* _WHAT YOU WILL DO_: Starting from the line containing "80. Because of", write out the rest of the entries exactly, through the final line, including nothing else.

▼

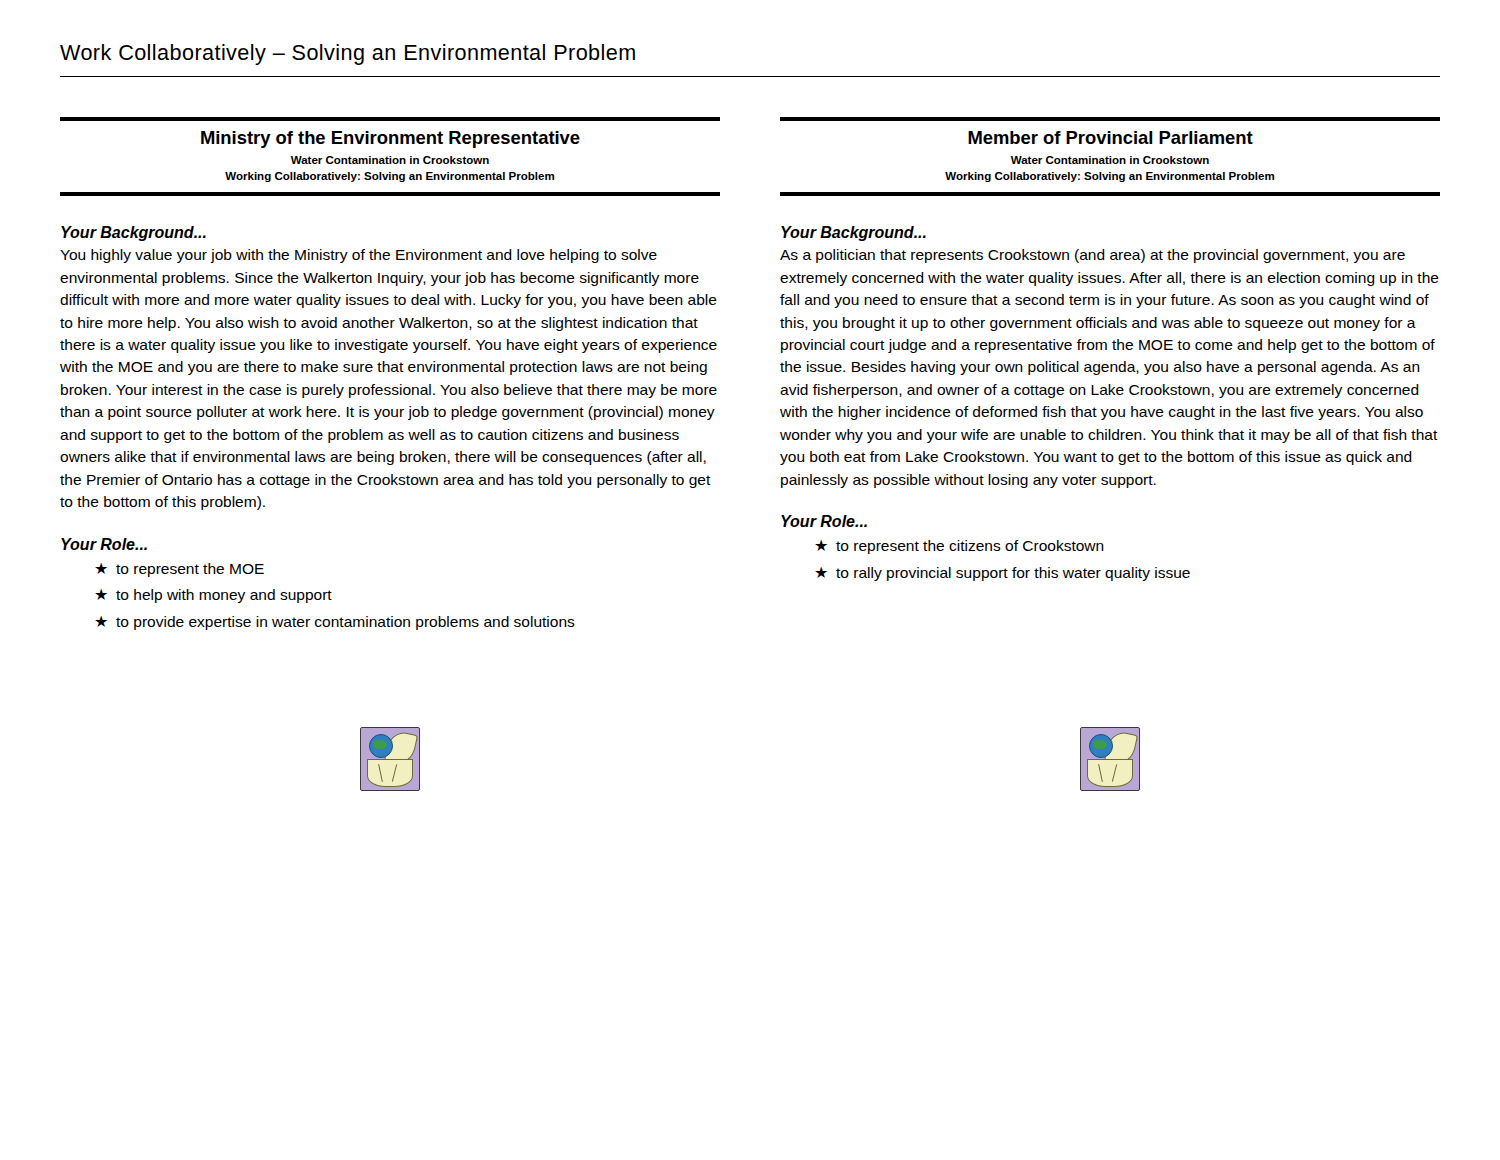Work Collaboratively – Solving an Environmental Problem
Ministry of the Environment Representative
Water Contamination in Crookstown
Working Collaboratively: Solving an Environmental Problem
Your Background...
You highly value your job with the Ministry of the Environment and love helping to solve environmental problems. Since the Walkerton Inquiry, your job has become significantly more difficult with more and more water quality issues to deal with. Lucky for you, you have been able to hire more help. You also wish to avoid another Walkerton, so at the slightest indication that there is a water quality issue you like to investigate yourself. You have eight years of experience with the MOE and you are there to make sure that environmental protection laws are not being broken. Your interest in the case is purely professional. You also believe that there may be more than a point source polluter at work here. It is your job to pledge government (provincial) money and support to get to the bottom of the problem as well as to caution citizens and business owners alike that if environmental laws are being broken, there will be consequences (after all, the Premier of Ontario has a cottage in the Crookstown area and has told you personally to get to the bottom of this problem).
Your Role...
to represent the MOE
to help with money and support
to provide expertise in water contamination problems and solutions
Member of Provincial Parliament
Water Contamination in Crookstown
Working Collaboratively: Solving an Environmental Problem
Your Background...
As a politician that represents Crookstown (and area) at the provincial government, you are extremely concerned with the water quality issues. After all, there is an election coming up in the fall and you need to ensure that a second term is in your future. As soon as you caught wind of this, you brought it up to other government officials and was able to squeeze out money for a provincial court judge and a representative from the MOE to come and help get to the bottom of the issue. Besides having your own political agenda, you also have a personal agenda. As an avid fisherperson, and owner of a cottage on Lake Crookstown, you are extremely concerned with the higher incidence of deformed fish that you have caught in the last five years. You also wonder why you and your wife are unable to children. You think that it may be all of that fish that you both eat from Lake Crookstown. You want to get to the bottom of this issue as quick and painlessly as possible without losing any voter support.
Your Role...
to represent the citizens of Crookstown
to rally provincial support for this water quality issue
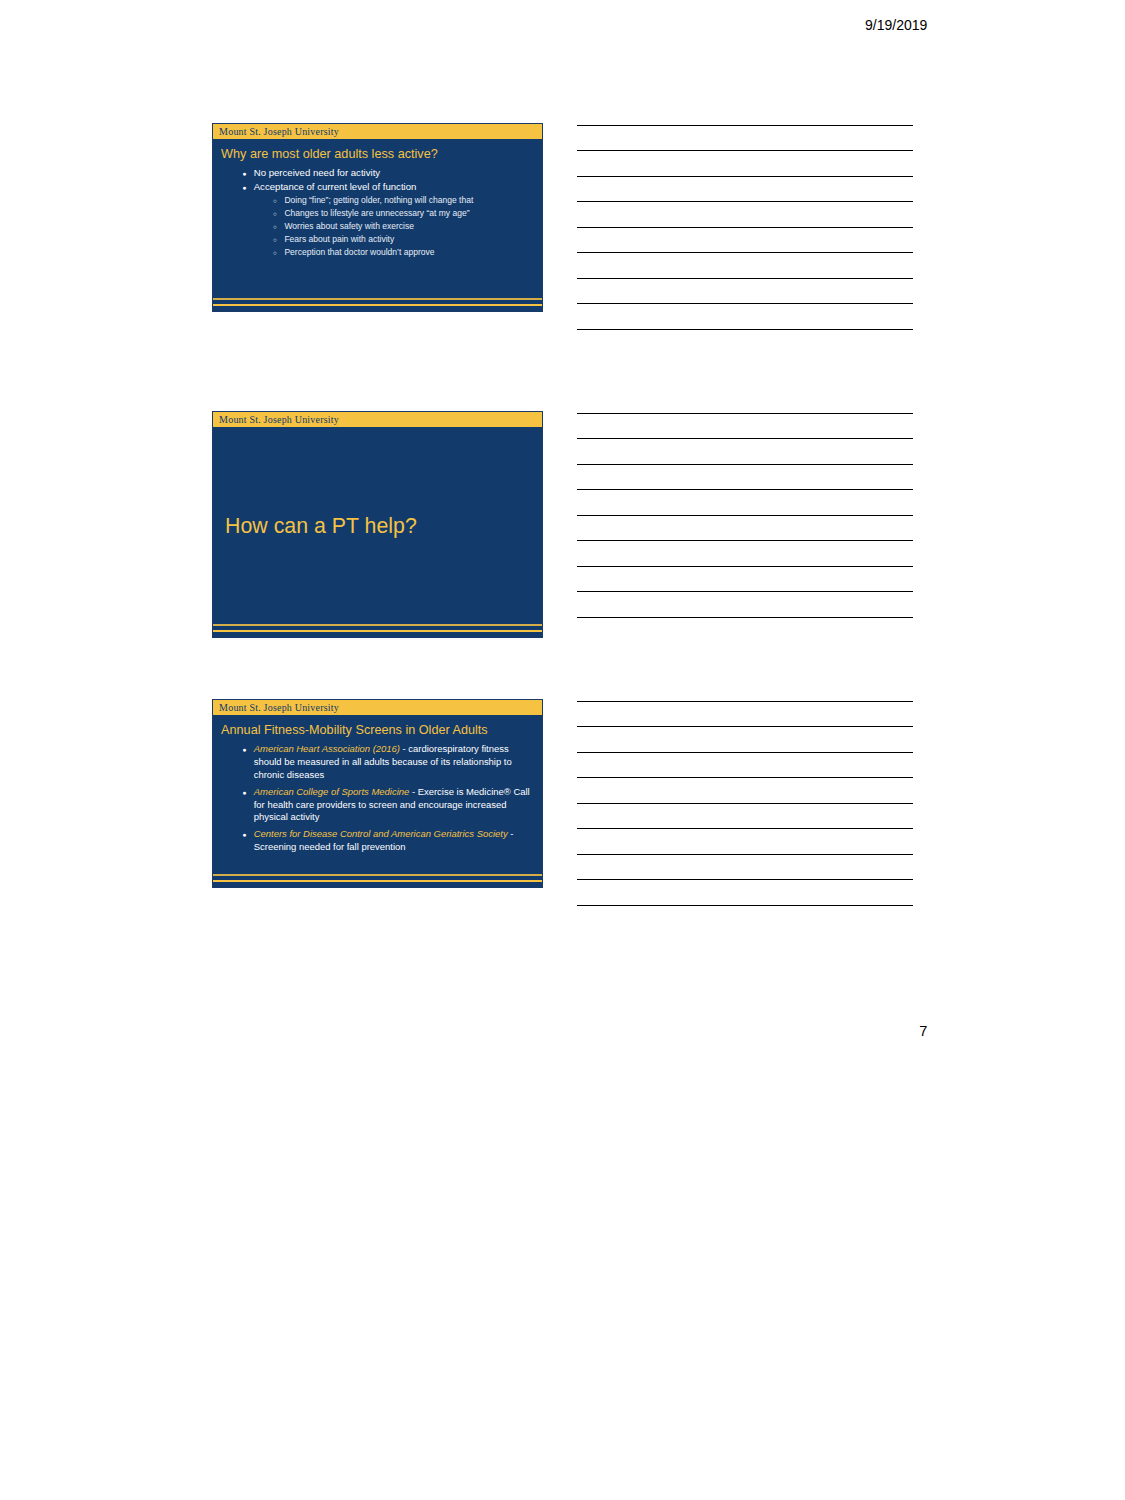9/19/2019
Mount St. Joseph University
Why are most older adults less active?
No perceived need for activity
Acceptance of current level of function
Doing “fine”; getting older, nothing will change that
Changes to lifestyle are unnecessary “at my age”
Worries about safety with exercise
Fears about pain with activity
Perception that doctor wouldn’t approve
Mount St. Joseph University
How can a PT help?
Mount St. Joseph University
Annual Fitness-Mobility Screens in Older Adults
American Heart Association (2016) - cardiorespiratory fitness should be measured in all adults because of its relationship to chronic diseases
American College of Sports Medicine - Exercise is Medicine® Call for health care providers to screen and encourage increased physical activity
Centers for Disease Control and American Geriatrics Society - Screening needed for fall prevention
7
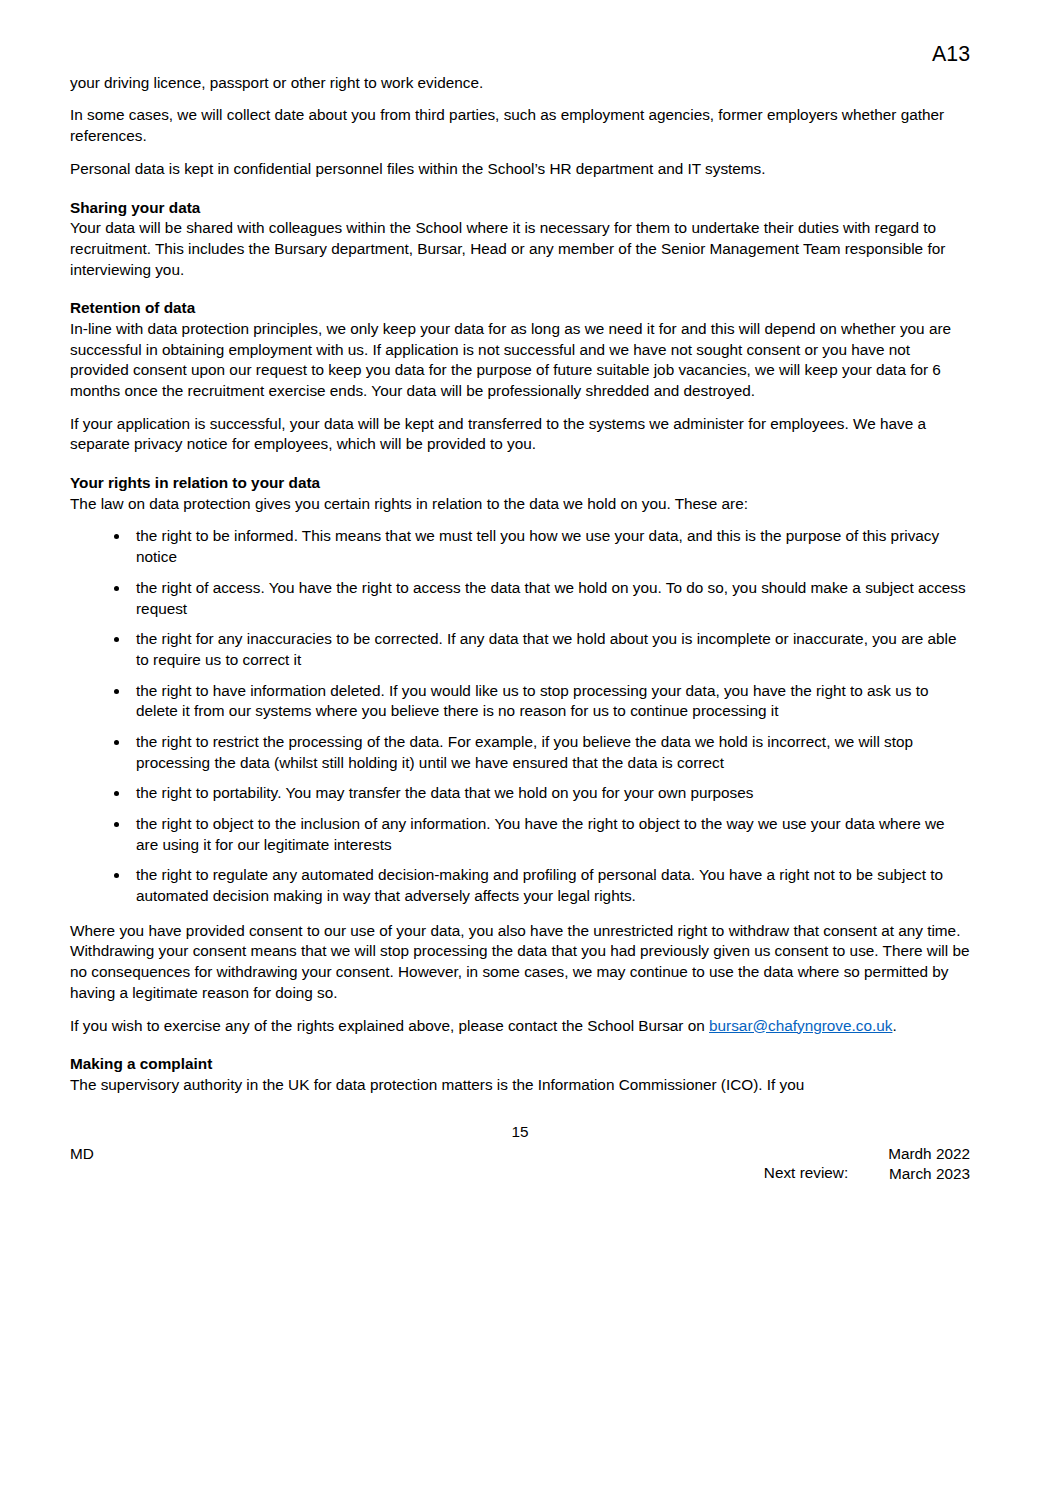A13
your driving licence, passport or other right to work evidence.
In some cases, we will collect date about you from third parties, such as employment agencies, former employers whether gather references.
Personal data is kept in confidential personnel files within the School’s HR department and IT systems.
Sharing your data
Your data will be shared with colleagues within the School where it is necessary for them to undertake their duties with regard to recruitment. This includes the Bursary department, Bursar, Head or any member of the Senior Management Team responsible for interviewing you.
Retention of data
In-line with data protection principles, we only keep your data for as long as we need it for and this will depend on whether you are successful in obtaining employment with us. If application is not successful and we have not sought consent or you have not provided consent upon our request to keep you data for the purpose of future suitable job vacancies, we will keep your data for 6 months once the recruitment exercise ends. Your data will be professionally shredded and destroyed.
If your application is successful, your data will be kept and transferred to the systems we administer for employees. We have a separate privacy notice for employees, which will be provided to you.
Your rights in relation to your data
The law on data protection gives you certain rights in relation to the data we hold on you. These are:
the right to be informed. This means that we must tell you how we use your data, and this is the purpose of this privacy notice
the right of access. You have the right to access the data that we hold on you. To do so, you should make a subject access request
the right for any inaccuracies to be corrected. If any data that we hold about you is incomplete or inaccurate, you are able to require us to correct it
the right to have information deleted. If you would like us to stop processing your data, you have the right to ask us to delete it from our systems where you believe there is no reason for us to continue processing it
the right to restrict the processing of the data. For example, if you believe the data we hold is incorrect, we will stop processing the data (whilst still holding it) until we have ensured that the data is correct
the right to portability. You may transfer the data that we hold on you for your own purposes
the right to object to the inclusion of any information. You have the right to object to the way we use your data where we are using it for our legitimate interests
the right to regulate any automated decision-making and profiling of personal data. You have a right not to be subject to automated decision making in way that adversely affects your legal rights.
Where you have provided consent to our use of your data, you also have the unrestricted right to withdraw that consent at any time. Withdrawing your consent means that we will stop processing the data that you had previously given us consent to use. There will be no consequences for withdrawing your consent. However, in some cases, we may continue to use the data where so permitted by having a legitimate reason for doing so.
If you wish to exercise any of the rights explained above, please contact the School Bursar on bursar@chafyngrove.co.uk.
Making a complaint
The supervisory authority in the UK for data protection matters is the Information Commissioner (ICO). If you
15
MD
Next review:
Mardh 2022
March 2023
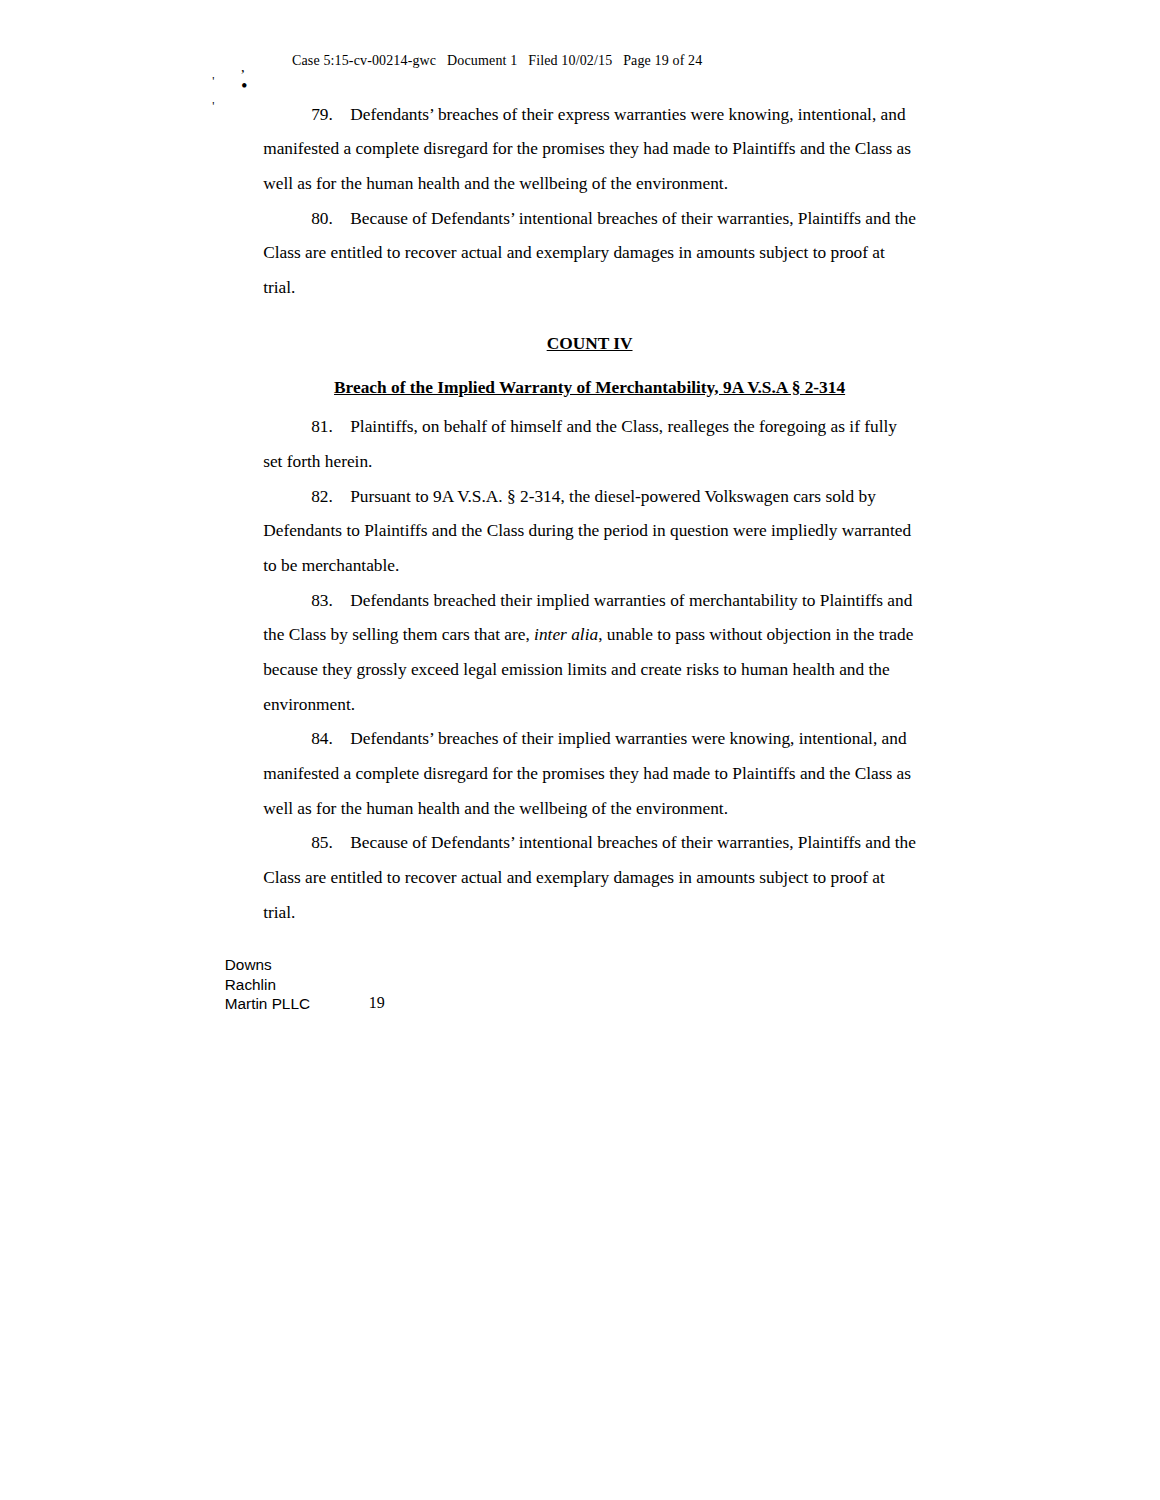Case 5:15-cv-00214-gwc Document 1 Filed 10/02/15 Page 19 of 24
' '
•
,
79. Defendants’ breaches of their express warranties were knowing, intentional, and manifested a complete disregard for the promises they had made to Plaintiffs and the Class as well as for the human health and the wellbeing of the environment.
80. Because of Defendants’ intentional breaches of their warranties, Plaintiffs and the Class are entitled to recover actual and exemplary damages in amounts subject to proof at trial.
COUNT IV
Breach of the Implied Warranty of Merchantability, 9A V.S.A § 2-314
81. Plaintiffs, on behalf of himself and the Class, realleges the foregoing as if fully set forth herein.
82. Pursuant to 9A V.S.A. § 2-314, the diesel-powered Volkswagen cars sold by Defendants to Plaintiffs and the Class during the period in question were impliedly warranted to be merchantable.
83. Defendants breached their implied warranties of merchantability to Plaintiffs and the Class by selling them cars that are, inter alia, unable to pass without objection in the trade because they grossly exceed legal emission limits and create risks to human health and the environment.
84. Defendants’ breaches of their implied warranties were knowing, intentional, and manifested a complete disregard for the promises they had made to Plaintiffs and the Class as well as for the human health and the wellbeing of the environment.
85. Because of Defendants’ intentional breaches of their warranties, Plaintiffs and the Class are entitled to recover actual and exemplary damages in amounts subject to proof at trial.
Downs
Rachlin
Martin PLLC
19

▲

* _REPLY TO THE EXERCISE_:
80. Because of Defendants’ intentional breaches of their warranties, Plaintiffs and the Class are entitled to recover actual and exemplary damages in amounts subject to proof at trial.
COUNT IV
Breach of the Implied Warranty of Merchantability, 9A V.S.A § 2-314
81. Plaintiffs, on behalf of himself and the Class, realleges the foregoing as if fully set forth herein.
82. Pursuant to 9A V.S.A. § 2-314, the diesel-powered Volkswagen cars sold by Defendants to Plaintiffs and the Class during the period in question were impliedly warranted to be merchantable.
83. Defendants breached their implied warranties of merchantability to Plaintiffs and the Class by selling them cars that are, inter alia, unable to pass without objection in the trade because they grossly exceed legal emission limits and create risks to human health and the environment.
84. Defendants’ breaches of their implied warranties were knowing, intentional, and manifested a complete disregard for the promises they had made to Plaintiffs and the Class as well as for the human health and the wellbeing of the environment.
85. Because of Defendants’ intentional breaches of their warranties, Plaintiffs and the Class are entitled to recover actual and exemplary damages in amounts subject to proof at trial.
Downs
Rachlin
Martin PLLC
19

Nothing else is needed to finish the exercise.